The following is a pictorial representation of the above logic:

C++

``````#include <iostream>
using namespace std;

// A binary tree structure.
struct Node {
int data;
struct Node *left, *right;
};

// Utility function to create a new node in the Binary Tree.
Node* newNode(int data)
{
Node* temp = new Node;
temp->data = data;
temp->left = nullptr;
temp->right = nullptr;
return temp;
}

// A Utility function to print leaf nodes of a given binary tree.
void printLeaves(Node* root)
{
if (!root)
return;

printLeaves(root->left);

// Print if it is a leaf node.
if (!(root->left) && !(root->right))
cout << root->data << " ";

printLeaves(root->right);
}

// A Utility function to print all the left boundary nodes, except the leaf node.
// Printng the nodes in Top=down manner.
void printBoundaryLeft(Node* root)
{
if (!root)
return;

if (root->left) {

// print the node before calling itself for left subtree ensuring top down manner
cout << root->data << " ";
printBoundaryLeft(root->left);
}
else if (root->right) {
cout << root->data << " ";
printBoundaryLeft(root->right);
}
// leave leaf node to remove duplicates.
}

// A utility function to print all the right boundary nodes, except the leaf node
// Printing the nodes in BOTTOM UP manner.
void printBoundaryRight(Node* root)
{
if (!root)
return;

if (root->right) {
// first call for right subtree, after then print this node ensuirng bottom up manner.
printBoundaryRight(root->right);
cout << root->data << " ";
}
else if (root->left) {
printBoundaryRight(root->left);
cout << root->data << " ";
}
// leave leaf node to remove duplicates.
}

// Main function to perform boundary traversal of a given binary tree
void printBoundary(Node* root)
{
if (!root)
return;

// Step 1: PRint root node.
cout << root->data << " ";

// Step 2: Print the left boundary of the Binary Tree in top-down manner.
printBoundaryLeft(root->left);

// Step 3: Print all the leaf nodes
printLeaves(root->left);
printLeaves(root->right);

// Step 4: Print the right boundary of the Binary Tree in bottom-up manner.
printBoundaryRight(root->right);
}

int main()
{

Node* root = newNode(1);
root->left = newNode(2);
root->left->left = newNode(3);
root->left->left->left = newNode(4);
root->left->right = newNode(5);
root->right = newNode(6);
root->right->left = newNode(7);
root->right->right = newNode(8);
root->right->right->left = newNode(9);
root->right->right->right = newNode(12);
root->right->right->left->left = newNode(10);
root->right->right->left->right = newNode(11);
printBoundary(root);

return 0;
}
``````

Output

Time Complexity

The time complexity of the algorithm is O(n) where n is the number of nodes in the binary tree.

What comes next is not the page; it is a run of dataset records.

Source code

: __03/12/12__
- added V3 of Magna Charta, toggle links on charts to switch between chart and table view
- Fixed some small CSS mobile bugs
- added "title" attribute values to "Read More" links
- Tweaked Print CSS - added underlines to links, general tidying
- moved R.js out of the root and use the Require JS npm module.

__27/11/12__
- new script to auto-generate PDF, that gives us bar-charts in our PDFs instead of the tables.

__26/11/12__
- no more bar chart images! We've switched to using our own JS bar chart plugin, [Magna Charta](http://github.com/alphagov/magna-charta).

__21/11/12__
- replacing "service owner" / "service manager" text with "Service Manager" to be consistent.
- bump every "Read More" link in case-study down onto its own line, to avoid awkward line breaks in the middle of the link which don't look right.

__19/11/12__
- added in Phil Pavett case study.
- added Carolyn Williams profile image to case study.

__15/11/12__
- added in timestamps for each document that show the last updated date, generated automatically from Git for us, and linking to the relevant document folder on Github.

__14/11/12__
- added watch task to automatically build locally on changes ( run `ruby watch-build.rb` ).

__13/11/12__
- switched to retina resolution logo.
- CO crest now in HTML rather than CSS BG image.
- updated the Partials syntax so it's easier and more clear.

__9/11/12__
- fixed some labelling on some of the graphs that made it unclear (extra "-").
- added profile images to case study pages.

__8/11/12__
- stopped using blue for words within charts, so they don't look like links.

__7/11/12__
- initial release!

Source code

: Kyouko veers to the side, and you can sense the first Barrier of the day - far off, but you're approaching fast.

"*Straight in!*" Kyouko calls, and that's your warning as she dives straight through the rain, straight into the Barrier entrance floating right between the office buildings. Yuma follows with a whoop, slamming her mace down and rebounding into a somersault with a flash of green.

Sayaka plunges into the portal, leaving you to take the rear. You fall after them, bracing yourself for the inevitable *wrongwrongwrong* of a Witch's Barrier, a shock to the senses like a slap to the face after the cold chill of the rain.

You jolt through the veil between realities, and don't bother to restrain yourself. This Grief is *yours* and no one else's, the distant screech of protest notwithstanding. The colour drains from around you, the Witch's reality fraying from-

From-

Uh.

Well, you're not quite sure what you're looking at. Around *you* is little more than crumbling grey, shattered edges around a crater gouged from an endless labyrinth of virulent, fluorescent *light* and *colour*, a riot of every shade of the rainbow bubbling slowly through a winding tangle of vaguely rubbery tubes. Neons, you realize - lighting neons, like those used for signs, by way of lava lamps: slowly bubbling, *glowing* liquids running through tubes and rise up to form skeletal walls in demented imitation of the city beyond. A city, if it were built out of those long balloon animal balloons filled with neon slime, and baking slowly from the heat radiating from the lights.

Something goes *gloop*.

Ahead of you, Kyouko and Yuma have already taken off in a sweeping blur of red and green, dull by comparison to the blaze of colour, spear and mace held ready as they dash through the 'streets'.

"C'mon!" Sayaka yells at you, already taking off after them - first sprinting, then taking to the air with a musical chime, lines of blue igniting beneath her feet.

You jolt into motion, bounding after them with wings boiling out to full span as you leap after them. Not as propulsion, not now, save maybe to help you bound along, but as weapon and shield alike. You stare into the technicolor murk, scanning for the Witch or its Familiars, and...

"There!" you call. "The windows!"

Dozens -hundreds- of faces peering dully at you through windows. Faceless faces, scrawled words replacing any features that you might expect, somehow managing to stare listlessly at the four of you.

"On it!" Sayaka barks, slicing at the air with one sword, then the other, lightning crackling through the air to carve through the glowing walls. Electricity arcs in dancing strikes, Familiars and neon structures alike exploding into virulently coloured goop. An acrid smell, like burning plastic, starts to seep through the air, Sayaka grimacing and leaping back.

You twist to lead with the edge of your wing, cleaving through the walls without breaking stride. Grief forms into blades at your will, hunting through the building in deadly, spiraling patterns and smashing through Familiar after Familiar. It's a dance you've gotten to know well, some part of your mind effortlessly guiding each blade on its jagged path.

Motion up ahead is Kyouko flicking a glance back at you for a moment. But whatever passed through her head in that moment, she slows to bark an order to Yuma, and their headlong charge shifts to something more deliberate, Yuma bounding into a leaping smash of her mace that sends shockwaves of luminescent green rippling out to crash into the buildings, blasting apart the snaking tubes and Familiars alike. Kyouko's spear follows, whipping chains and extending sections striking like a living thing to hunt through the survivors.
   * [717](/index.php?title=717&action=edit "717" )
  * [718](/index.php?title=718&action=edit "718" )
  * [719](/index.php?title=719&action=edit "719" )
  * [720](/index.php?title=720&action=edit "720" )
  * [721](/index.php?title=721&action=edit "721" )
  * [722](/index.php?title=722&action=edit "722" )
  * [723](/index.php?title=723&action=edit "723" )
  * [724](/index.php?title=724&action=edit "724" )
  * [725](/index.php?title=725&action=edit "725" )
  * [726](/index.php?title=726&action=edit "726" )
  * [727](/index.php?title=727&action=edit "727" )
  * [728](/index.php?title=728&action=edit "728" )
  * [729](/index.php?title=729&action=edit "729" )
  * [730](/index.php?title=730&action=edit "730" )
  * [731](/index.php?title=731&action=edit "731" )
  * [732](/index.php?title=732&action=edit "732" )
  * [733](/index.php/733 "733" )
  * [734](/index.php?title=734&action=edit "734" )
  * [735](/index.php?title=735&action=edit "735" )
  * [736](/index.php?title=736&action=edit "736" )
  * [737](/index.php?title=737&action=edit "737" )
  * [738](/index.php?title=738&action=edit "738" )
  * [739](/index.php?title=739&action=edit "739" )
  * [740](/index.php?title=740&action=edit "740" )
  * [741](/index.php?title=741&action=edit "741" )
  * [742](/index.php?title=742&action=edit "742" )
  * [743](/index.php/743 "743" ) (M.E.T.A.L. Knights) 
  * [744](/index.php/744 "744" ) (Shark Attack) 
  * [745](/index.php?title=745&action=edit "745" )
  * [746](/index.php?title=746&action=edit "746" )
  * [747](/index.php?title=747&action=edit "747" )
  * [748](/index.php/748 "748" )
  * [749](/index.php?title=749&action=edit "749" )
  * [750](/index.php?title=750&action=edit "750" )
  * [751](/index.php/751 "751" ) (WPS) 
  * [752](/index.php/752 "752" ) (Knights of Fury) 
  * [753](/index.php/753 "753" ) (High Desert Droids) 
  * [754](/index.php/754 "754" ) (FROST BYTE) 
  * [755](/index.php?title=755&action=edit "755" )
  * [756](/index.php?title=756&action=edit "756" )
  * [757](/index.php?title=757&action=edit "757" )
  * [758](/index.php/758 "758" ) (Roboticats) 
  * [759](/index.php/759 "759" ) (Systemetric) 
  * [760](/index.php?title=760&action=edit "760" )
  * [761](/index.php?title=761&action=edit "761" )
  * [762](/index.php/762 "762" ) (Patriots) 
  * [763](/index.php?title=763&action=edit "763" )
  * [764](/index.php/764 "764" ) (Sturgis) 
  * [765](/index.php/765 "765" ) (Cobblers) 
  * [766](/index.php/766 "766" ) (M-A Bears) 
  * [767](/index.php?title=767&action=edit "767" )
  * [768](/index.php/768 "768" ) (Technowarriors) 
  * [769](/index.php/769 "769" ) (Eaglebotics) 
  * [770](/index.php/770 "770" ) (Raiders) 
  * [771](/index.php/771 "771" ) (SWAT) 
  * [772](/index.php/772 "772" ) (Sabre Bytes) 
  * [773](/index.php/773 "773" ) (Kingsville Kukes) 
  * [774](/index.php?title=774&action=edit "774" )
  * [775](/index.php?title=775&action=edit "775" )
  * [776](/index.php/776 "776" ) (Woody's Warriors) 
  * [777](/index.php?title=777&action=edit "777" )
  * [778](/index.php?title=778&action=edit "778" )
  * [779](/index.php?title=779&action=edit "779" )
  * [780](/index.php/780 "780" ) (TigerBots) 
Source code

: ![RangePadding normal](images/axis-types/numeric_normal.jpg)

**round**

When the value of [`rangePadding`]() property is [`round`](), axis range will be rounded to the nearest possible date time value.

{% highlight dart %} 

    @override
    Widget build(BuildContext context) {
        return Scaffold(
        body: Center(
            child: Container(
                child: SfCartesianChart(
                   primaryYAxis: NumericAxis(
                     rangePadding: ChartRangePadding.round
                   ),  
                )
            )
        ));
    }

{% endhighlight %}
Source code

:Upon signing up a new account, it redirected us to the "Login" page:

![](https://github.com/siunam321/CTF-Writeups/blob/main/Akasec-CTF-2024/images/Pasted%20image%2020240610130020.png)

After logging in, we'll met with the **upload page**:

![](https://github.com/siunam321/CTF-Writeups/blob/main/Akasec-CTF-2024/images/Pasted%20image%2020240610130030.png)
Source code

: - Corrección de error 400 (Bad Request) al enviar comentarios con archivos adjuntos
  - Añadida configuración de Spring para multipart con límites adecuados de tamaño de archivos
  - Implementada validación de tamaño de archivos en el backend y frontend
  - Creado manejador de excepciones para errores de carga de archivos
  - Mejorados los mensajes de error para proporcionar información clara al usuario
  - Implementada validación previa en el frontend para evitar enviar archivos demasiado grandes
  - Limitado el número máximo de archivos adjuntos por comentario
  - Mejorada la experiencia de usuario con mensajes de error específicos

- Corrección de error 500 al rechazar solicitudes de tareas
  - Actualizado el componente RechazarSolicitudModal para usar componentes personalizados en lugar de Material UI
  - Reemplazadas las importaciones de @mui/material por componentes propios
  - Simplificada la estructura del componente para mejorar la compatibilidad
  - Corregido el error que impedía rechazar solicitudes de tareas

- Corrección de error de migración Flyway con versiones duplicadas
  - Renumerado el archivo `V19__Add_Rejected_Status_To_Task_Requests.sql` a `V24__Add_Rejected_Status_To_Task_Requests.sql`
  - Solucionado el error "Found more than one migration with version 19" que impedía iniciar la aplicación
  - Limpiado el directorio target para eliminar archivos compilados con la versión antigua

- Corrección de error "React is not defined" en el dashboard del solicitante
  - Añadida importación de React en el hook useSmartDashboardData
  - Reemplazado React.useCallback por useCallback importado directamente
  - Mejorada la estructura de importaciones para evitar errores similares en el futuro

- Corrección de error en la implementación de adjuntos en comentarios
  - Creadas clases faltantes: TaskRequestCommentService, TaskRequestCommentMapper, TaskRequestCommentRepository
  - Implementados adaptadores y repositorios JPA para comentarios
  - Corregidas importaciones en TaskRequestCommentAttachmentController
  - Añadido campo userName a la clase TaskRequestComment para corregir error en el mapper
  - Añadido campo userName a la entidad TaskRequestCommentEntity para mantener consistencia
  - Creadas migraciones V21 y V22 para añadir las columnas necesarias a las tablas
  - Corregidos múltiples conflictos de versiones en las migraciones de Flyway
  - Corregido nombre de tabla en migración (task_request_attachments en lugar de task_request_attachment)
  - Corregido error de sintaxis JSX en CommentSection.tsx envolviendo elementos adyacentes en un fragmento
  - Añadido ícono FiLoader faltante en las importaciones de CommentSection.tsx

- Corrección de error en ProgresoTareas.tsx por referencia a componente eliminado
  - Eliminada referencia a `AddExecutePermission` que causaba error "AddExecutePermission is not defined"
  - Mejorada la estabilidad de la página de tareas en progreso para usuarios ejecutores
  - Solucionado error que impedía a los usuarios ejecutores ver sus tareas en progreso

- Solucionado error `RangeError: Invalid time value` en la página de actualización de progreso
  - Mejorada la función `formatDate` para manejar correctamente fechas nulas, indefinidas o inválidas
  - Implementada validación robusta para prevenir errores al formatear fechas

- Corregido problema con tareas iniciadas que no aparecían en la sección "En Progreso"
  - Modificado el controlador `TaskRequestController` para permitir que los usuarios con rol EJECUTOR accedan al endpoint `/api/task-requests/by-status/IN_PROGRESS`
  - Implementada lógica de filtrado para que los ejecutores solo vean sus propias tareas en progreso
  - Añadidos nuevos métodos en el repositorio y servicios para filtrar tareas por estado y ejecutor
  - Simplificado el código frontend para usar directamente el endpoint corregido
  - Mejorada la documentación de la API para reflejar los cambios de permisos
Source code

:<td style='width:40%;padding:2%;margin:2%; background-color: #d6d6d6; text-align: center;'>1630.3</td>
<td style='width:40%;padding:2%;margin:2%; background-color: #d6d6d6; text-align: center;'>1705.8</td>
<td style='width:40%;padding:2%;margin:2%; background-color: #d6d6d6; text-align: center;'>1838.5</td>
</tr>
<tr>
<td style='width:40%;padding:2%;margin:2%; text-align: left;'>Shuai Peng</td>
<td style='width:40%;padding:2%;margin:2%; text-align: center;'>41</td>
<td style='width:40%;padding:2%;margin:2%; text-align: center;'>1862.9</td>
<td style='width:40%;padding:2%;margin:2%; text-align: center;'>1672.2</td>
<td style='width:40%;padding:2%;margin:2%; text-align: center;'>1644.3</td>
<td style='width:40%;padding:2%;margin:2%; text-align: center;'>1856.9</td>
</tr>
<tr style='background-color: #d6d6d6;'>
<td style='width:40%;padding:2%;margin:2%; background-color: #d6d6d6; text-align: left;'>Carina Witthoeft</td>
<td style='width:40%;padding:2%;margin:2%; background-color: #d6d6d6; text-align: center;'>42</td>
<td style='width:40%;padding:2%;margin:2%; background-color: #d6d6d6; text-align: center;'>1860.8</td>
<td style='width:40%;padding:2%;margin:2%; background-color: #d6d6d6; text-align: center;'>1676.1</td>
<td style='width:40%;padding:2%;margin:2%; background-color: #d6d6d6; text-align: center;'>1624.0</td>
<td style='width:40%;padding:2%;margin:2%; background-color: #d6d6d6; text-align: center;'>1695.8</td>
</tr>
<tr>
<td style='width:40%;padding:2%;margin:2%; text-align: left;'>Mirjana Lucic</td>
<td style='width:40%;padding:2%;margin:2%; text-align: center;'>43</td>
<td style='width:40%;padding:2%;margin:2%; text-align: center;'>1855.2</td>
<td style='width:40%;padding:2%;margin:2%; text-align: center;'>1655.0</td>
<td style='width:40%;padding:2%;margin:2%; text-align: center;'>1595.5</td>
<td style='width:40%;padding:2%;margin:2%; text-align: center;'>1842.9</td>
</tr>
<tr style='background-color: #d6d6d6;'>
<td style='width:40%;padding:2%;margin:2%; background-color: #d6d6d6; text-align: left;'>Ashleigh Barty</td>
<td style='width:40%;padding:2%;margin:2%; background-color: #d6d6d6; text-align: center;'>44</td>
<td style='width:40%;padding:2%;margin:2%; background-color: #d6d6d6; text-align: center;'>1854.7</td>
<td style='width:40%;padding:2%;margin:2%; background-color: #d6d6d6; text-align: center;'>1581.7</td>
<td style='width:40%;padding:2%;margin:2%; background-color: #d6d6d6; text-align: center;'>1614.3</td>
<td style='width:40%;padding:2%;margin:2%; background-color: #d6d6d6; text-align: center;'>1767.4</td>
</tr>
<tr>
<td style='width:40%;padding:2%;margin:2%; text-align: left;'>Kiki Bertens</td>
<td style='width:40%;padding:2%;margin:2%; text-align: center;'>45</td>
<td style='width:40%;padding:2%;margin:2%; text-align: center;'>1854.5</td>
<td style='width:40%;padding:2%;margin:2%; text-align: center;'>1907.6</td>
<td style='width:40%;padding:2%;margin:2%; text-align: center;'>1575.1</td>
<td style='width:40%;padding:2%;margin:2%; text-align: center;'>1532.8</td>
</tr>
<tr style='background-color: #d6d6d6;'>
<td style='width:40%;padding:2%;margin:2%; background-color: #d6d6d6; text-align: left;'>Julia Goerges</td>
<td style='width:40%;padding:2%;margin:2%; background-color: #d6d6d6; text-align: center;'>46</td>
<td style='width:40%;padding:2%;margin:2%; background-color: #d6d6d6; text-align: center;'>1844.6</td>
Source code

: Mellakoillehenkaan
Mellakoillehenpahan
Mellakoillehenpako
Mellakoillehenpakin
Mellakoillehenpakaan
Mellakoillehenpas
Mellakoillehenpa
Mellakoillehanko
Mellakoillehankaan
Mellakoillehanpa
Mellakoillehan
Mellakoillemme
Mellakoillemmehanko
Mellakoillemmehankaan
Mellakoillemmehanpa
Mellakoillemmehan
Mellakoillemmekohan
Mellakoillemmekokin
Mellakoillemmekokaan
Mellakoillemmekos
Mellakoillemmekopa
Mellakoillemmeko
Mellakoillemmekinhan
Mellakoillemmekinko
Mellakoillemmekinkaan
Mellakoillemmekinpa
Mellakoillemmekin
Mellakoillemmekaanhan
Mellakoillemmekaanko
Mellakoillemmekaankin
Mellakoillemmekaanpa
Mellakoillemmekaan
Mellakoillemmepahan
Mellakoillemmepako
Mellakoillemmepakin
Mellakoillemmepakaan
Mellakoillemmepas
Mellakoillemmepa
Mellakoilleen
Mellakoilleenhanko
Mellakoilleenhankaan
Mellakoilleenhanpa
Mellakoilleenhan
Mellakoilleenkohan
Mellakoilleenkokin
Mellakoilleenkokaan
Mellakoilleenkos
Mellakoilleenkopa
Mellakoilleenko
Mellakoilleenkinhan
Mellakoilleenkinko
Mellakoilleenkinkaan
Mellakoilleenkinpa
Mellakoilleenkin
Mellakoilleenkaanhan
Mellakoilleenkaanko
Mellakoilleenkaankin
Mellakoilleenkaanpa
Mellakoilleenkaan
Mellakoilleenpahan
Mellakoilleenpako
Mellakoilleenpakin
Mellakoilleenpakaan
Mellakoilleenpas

As the total time would be a submission of the time taken to perform the above four steps.

1. Time taken to print the root node is - O(1)
2. Time taken to print the left boundary from the top-down is O(n).
3. Time taken to print the leaf nodes In the same sequence as the inorder traversal is O(n).
4. Time taken to print the right boundary from the bottom up is O(n)

where n is defined as the number of nodes in the binary tree.
Space Complexity
The space complexity of the algorithm is O(n) where n is the number of nodes in the binary tree.